IV – Utilizar-se das linguagens como meio de expressão, informação e comunicação, em situações intersubjetivas, adequando-as aos contextos diferenciados dos interlocutores e das situações;

V – Exprimir-se por escrito ou oralmente com clareza, usando terminologia pertinente;

VI – Considerar a linguagem e suas manifestações como fonte de legitimação de acordos e condutas que se realizem em contextos histórico-culturais específicos.
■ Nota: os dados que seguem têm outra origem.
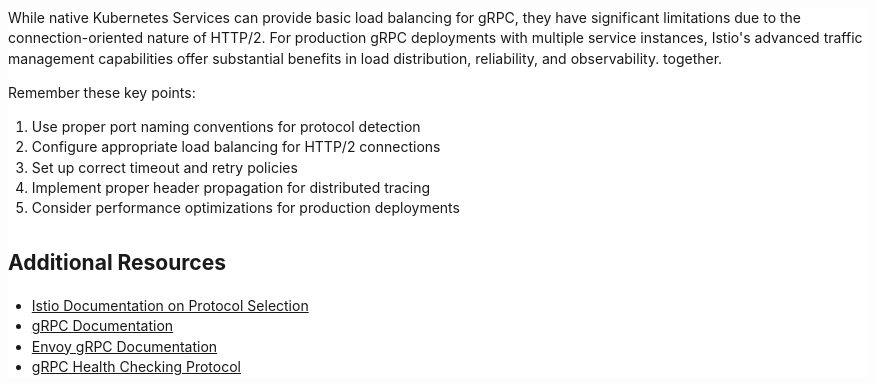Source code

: While native Kubernetes Services can provide basic load balancing for gRPC, they have significant limitations due to the connection-oriented nature of HTTP/2. For production gRPC deployments with multiple service instances, Istio's advanced traffic management capabilities offer substantial benefits in load distribution, reliability, and observability. together.

Remember these key points:
1. Use proper port naming conventions for protocol detection
2. Configure appropriate load balancing for HTTP/2 connections
3. Set up correct timeout and retry policies
4. Implement proper header propagation for distributed tracing
5. Consider performance optimizations for production deployments

## Additional Resources

- [Istio Documentation on Protocol Selection](https://istio.io/latest/docs/ops/configuration/traffic-management/protocol-selection/)
- [gRPC Documentation](https://grpc.io/docs/)
- [Envoy gRPC Documentation](https://www.envoyproxy.io/docs/envoy/latest/configuration/http/http_filters/grpc_stats_filter)
- [gRPC Health Checking Protocol](https://github.com/grpc/grpc/blob/master/doc/health-checking.md)
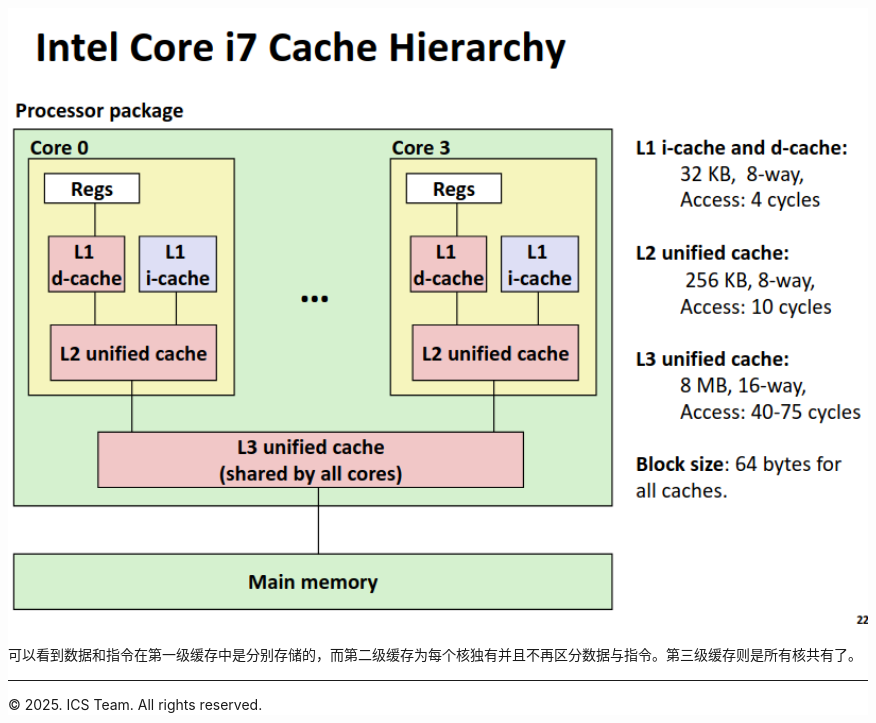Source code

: <img src="./image/chapter6-sec4-6.png" alt="Intel Core i7" width="100%" />
</div>

可以看到数据和指令在第一级缓存中是分别存储的，而第二级缓存为每个核独有并且不再区分数据与指令。第三级缓存则是所有核共有了。

------

© 2025. ICS Team. All rights reserved.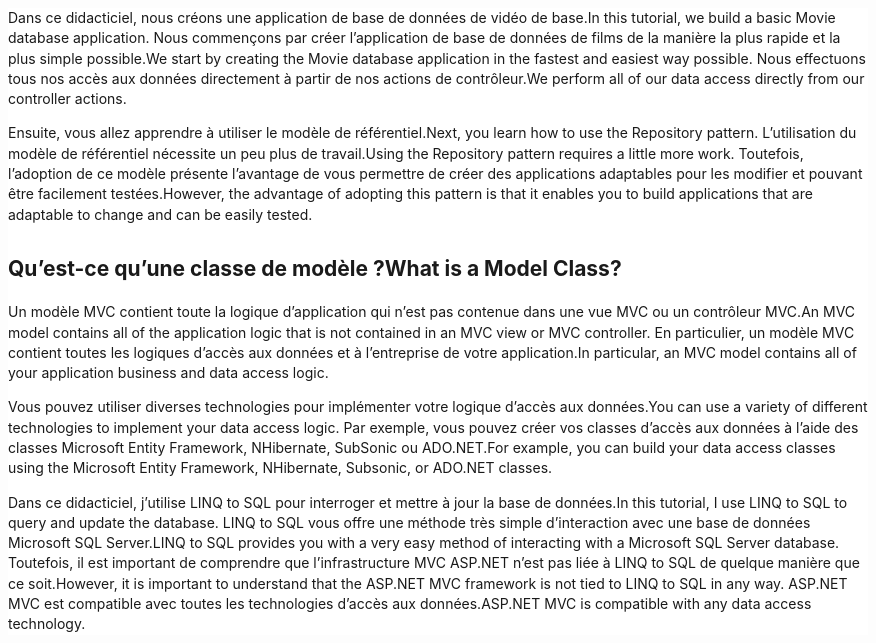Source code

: <span data-ttu-id="1f831-111">Dans ce didacticiel, nous créons une application de base de données de vidéo de base.</span><span class="sxs-lookup"><span data-stu-id="1f831-111">In this tutorial, we build a basic Movie database application.</span></span> <span data-ttu-id="1f831-112">Nous commençons par créer l’application de base de données de films de la manière la plus rapide et la plus simple possible.</span><span class="sxs-lookup"><span data-stu-id="1f831-112">We start by creating the Movie database application in the fastest and easiest way possible.</span></span> <span data-ttu-id="1f831-113">Nous effectuons tous nos accès aux données directement à partir de nos actions de contrôleur.</span><span class="sxs-lookup"><span data-stu-id="1f831-113">We perform all of our data access directly from our controller actions.</span></span>

<span data-ttu-id="1f831-114">Ensuite, vous allez apprendre à utiliser le modèle de référentiel.</span><span class="sxs-lookup"><span data-stu-id="1f831-114">Next, you learn how to use the Repository pattern.</span></span> <span data-ttu-id="1f831-115">L’utilisation du modèle de référentiel nécessite un peu plus de travail.</span><span class="sxs-lookup"><span data-stu-id="1f831-115">Using the Repository pattern requires a little more work.</span></span> <span data-ttu-id="1f831-116">Toutefois, l’adoption de ce modèle présente l’avantage de vous permettre de créer des applications adaptables pour les modifier et pouvant être facilement testées.</span><span class="sxs-lookup"><span data-stu-id="1f831-116">However, the advantage of adopting this pattern is that it enables you to build applications that are adaptable to change and can be easily tested.</span></span>

## <a name="what-is-a-model-class"></a><span data-ttu-id="1f831-117">Qu’est-ce qu’une classe de modèle ?</span><span class="sxs-lookup"><span data-stu-id="1f831-117">What is a Model Class?</span></span>

<span data-ttu-id="1f831-118">Un modèle MVC contient toute la logique d’application qui n’est pas contenue dans une vue MVC ou un contrôleur MVC.</span><span class="sxs-lookup"><span data-stu-id="1f831-118">An MVC model contains all of the application logic that is not contained in an MVC view or MVC controller.</span></span> <span data-ttu-id="1f831-119">En particulier, un modèle MVC contient toutes les logiques d’accès aux données et à l’entreprise de votre application.</span><span class="sxs-lookup"><span data-stu-id="1f831-119">In particular, an MVC model contains all of your application business and data access logic.</span></span>

<span data-ttu-id="1f831-120">Vous pouvez utiliser diverses technologies pour implémenter votre logique d’accès aux données.</span><span class="sxs-lookup"><span data-stu-id="1f831-120">You can use a variety of different technologies to implement your data access logic.</span></span> <span data-ttu-id="1f831-121">Par exemple, vous pouvez créer vos classes d’accès aux données à l’aide des classes Microsoft Entity Framework, NHibernate, SubSonic ou ADO.NET.</span><span class="sxs-lookup"><span data-stu-id="1f831-121">For example, you can build your data access classes using the Microsoft Entity Framework, NHibernate, Subsonic, or ADO.NET classes.</span></span>

<span data-ttu-id="1f831-122">Dans ce didacticiel, j’utilise LINQ to SQL pour interroger et mettre à jour la base de données.</span><span class="sxs-lookup"><span data-stu-id="1f831-122">In this tutorial, I use LINQ to SQL to query and update the database.</span></span> <span data-ttu-id="1f831-123">LINQ to SQL vous offre une méthode très simple d’interaction avec une base de données Microsoft SQL Server.</span><span class="sxs-lookup"><span data-stu-id="1f831-123">LINQ to SQL provides you with a very easy method of interacting with a Microsoft SQL Server database.</span></span> <span data-ttu-id="1f831-124">Toutefois, il est important de comprendre que l’infrastructure MVC ASP.NET n’est pas liée à LINQ to SQL de quelque manière que ce soit.</span><span class="sxs-lookup"><span data-stu-id="1f831-124">However, it is important to understand that the ASP.NET MVC framework is not tied to LINQ to SQL in any way.</span></span> <span data-ttu-id="1f831-125">ASP.NET MVC est compatible avec toutes les technologies d’accès aux données.</span><span class="sxs-lookup"><span data-stu-id="1f831-125">ASP.NET MVC is compatible with any data access technology.</span></span>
(CENTRO PAULA SOUZA, Plano 259, p. 24-26; 66-69) Nota-se, então, que as competências contemplam questões relativas à multiplicidade de textos e semioses. Na primeira competência, por exemplo, o plano destaca habilidades de usar diferentes códigos de linguagem, que sejam pertinentes a diferentes contextos e situações, além de elaborar gêneros variados. Na segunda, a sua vez, observa-se uma preocupação em trabalhar o uso de diferentes linguagens, como sugere Rojo (2009), para contemplar os múltiplos letramentos e semioses. Já as terceira, quarta e quinta competências discutem uma questão central para o ensino-aprendizagem de escrita, que é o contexto de produção e circulação dos textos, pensando a pertinência e adequação de certas formas de linguagem e de vocabulário a depender das situações, objetivos e interlocutores, já que os significados destes se constituem a partir da prática social contextualizada. Por fim, na última competência acima destacada, evidencia-se o reconhecimento da linguagem como poder, tendo em vista que se destacam, entre as habilidades, questões relativas a convivência e dominação entre culturas.

7 As seis competências aqui destacadas não correspondem às seis primeiras apresentadas pelo Plano de Curso, mas sim às que escolhemos para comentar, já que se sobressaíram perante os objetivos deste trabalho.